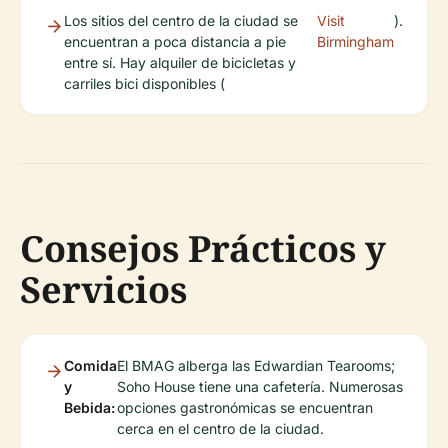
Los sitios del centro de la ciudad se
Visit
).
encuentran a poca distancia a pie
Birmingham
entre sí. Hay alquiler de bicicletas y
carriles bici disponibles (
Consejos Prácticos y
Servicios
Comida
El BMAG alberga las Edwardian Tearooms;
y
Soho House tiene una cafetería. Numerosas
Bebida:
opciones gastronómicas se encuentran
cerca en el centro de la ciudad.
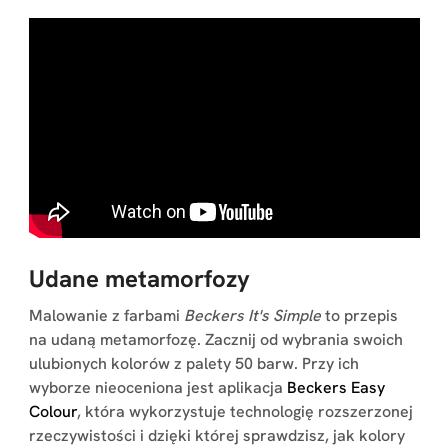
Udane metamorfozy
Malowanie z farbami
Beckers It's Simple
to przepis
na udaną metamorfozę. Zacznij od wybrania swoich
ulubionych kolorów z palety 50 barw. Przy ich
wyborze nieoceniona jest aplikacja
Beckers Easy
Colour
, która wykorzystuje technologię rozszerzonej
rzeczywistości i dzięki której sprawdzisz, jak kolory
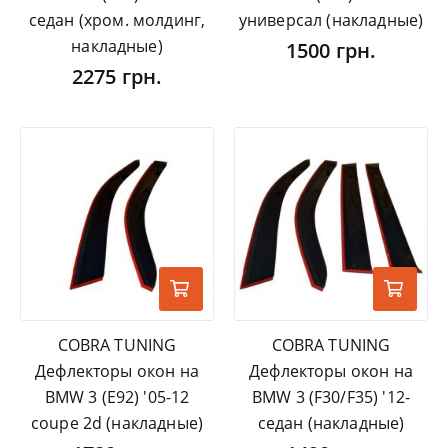
седан (хром. молдинг,
универсал (накладные)
накладные)
1500 грн.
2275 грн.
COBRA TUNING
COBRA TUNING
Дефлекторы окон на
Дефлекторы окон на
BMW 3 (E92) '05-12
BMW 3 (F30/F35) '12-
coupe 2d (накладные)
седан (накладные)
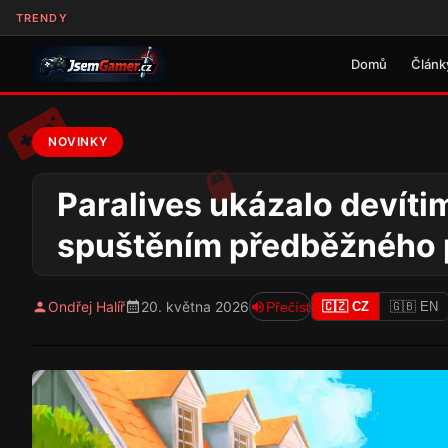
TRENDY
Domů
Článk
NOVINKY
Paralives ukázalo devít
spuštěním předběžného 
Ondřej Halíř
20. května 2026
Přečíst
🇨🇿 CZ
🇬🇧 EN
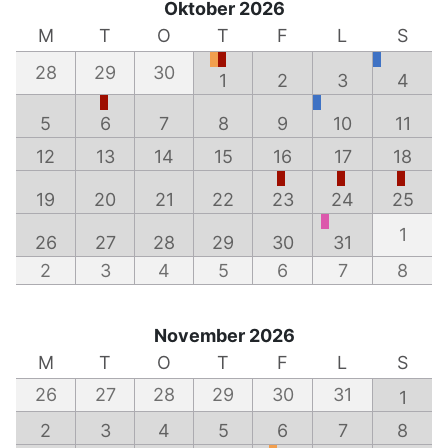
Oktober 2026
M
T
O
T
F
L
S
28
29
30
1
2
3
4
5
6
7
8
9
10
11
12
13
14
15
16
17
18
19
20
21
22
23
24
25
1
26
27
28
29
30
31
2
3
4
5
6
7
8
November 2026
M
T
O
T
F
L
S
26
27
28
29
30
31
1
2
3
4
5
6
7
8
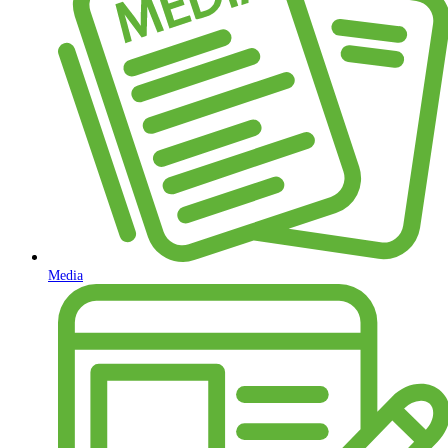
Media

WHAT IS REQUIRED =
Go through the text of all the entries above, swapping "COBRA TUNING" for "COBRA PARTS" and leaving every other word as it is. Leave the pictures out of your answer.

FINAL ANSWER =
Los sitios del centro de la ciudad se
Visit
).
encuentran a poca distancia a pie
Birmingham
entre sí. Hay alquiler de bicicletas y
carriles bici disponibles (
Consejos Prácticos y
Servicios
Comida
El BMAG alberga las Edwardian Tearooms;
y
Soho House tiene una cafetería. Numerosas
Bebida:
opciones gastronómicas se encuentran
cerca en el centro de la ciudad.
Udane metamorfozy
Malowanie z farbami
Beckers It's Simple
to przepis
na udaną metamorfozę. Zacznij od wybrania swoich
ulubionych kolorów z palety 50 barw. Przy ich
wyborze nieoceniona jest aplikacja
Beckers Easy
Colour
, która wykorzystuje technologię rozszerzonej
rzeczywistości i dzięki której sprawdzisz, jak kolory
седан (хром. молдинг,
универсал (накладные)
накладные)
1500 грн.
2275 грн.
COBRA PARTS
COBRA PARTS
Дефлекторы окон на
Дефлекторы окон на
BMW 3 (E92) '05-12
BMW 3 (F30/F35) '12-
coupe 2d (накладные)
седан (накладные)
TRENDY
Domů
Článk
NOVINKY
Paralives ukázalo devít
spuštěním předběžného 
Ondřej Halíř
20. května 2026
Přečíst
🇨🇿 CZ
🇬🇧 EN
Oktober 2026
M
T
O
T
F
L
S
28
29
30
1
2
3
4
5
6
7
8
9
10
11
12
13
14
15
16
17
18
19
20
21
22
23
24
25
1
26
27
28
29
30
31
2
3
4
5
6
7
8
November 2026
M
T
O
T
F
L
S
26
27
28
29
30
31
1
2
3
4
5
6
7
8
Media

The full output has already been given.